All of the data is to be copied word for word.

┄┄┄┄┄┄

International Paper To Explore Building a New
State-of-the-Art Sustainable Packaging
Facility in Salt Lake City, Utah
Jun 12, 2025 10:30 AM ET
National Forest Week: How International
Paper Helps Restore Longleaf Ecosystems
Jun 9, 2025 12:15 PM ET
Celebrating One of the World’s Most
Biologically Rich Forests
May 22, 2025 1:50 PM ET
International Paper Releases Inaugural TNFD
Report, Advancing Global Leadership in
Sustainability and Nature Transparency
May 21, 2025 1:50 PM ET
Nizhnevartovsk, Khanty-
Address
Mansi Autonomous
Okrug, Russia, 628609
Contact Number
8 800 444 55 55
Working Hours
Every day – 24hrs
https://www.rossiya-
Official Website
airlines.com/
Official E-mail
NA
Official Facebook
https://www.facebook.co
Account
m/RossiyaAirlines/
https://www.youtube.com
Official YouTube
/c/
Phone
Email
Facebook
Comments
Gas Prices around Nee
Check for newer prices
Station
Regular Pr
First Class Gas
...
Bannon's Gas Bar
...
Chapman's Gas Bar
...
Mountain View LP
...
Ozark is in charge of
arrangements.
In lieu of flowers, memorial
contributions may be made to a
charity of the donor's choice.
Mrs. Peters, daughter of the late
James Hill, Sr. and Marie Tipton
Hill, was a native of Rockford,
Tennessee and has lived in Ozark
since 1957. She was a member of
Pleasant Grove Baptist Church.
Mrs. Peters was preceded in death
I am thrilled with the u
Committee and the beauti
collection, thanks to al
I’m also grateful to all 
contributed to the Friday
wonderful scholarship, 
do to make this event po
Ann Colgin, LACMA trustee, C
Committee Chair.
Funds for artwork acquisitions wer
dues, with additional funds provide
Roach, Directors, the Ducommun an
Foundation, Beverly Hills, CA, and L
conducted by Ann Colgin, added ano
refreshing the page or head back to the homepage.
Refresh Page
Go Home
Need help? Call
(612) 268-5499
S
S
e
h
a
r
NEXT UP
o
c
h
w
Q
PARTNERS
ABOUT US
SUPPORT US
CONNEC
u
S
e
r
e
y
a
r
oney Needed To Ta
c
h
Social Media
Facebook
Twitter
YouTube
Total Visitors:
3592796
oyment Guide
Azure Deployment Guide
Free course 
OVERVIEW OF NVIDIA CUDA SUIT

┄┄┄┄┄┄

__Expected answer__.
International Paper To Explore Building a New
State-of-the-Art Sustainable Packaging
Facility in Salt Lake City, Utah
Jun 12, 2025 10:30 AM ET
National Forest Week: How International
Paper Helps Restore Longleaf Ecosystems
Jun 9, 2025 12:15 PM ET
Celebrating One of the World’s Most
Biologically Rich Forests
May 22, 2025 1:50 PM ET
International Paper Releases Inaugural TNFD
Report, Advancing Global Leadership in
Sustainability and Nature Transparency
May 21, 2025 1:50 PM ET
Nizhnevartovsk, Khanty-
Address
Mansi Autonomous
Okrug, Russia, 628609
Contact Number
8 800 444 55 55
Working Hours
Every day – 24hrs
https://www.rossiya-
Official Website
airlines.com/
Official E-mail
NA
Official Facebook
https://www.facebook.co
Account
m/RossiyaAirlines/
https://www.youtube.com
Official YouTube
/c/
Phone
Email
Facebook
Comments
Gas Prices around Nee
Check for newer prices
Station
Regular Pr
First Class Gas
...
Bannon's Gas Bar
...
Chapman's Gas Bar
...
Mountain View LP
...
Ozark is in charge of
arrangements.
In lieu of flowers, memorial
contributions may be made to a
charity of the donor's choice.
Mrs. Peters, daughter of the late
James Hill, Sr. and Marie Tipton
Hill, was a native of Rockford,
Tennessee and has lived in Ozark
since 1957. She was a member of
Pleasant Grove Baptist Church.
Mrs. Peters was preceded in death
I am thrilled with the u
Committee and the beauti
collection, thanks to al
I’m also grateful to all 
contributed to the Friday
wonderful scholarship, 
do to make this event po
Ann Colgin, LACMA trustee, C
Committee Chair.
Funds for artwork acquisitions wer
dues, with additional funds provide
Roach, Directors, the Ducommun an
Foundation, Beverly Hills, CA, and L
conducted by Ann Colgin, added ano
refreshing the page or head back to the homepage.
Refresh Page
Go Home
Need help? Call
(612) 268-5499
S
S
e
h
a
r
NEXT UP
o
c
h
w
Q
PARTNERS
ABOUT US
SUPPORT US
CONNEC
u
S
e
r
e
y
a
r
oney Needed To Ta
c
h
Social Media
Facebook
Twitter
YouTube
Total Visitors:
3592796
oyment Guide
Azure Deployment Guide
Free course 
OVERVIEW OF NVIDIA CUDA SUIT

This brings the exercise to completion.